EXERCISE OBJECTIVE
Retype the entries word for word, from the line containing "ListenPort defines on" up to and including the line containing "- Jakarta EE（エンタープライズ）".

RECORD SET

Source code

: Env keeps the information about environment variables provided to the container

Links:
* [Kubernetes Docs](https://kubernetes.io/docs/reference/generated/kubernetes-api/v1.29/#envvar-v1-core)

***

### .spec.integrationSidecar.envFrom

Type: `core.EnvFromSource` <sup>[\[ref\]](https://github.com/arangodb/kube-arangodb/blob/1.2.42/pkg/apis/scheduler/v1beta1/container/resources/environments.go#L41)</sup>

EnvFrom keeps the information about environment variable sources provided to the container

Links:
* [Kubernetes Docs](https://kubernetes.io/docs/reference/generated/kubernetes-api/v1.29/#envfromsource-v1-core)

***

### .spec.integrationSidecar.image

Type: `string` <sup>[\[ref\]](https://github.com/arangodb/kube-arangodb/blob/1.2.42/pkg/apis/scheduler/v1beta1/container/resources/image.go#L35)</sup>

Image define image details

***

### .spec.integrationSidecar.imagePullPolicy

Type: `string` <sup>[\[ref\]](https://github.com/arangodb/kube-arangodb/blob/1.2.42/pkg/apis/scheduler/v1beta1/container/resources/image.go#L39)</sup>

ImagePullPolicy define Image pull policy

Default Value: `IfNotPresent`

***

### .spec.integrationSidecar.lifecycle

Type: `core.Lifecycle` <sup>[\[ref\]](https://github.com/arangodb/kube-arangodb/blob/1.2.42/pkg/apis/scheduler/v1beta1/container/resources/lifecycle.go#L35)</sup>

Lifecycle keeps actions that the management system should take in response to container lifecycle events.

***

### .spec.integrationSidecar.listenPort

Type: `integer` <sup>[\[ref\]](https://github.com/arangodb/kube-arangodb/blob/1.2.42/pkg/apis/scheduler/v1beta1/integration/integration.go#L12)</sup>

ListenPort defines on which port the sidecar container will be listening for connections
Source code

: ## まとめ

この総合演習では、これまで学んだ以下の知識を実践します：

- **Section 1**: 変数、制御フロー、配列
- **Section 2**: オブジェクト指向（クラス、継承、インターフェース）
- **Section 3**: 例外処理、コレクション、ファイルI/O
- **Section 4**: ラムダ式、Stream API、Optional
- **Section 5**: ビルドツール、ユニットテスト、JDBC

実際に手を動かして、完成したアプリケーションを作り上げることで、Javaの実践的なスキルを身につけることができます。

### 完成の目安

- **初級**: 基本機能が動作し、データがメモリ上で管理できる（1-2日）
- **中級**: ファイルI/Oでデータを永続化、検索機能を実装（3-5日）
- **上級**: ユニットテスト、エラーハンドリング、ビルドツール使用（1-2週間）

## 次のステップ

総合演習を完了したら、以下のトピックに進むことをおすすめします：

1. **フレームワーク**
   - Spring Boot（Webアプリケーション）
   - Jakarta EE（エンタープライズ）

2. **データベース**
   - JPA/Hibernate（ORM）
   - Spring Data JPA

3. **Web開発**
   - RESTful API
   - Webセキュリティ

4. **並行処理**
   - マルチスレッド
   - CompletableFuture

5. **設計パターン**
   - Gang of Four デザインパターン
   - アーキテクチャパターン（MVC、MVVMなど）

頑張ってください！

TASK SOLUTION
ListenPort defines on which port the sidecar container will be listening for connections
Source code

: ## まとめ

この総合演習では、これまで学んだ以下の知識を実践します：

- **Section 1**: 変数、制御フロー、配列
- **Section 2**: オブジェクト指向（クラス、継承、インターフェース）
- **Section 3**: 例外処理、コレクション、ファイルI/O
- **Section 4**: ラムダ式、Stream API、Optional
- **Section 5**: ビルドツール、ユニットテスト、JDBC

実際に手を動かして、完成したアプリケーションを作り上げることで、Javaの実践的なスキルを身につけることができます。

### 完成の目安

- **初級**: 基本機能が動作し、データがメモリ上で管理できる（1-2日）
- **中級**: ファイルI/Oでデータを永続化、検索機能を実装（3-5日）
- **上級**: ユニットテスト、エラーハンドリング、ビルドツール使用（1-2週間）

## 次のステップ

総合演習を完了したら、以下のトピックに進むことをおすすめします：

1. **フレームワーク**
   - Spring Boot（Webアプリケーション）
   - Jakarta EE（エンタープライズ）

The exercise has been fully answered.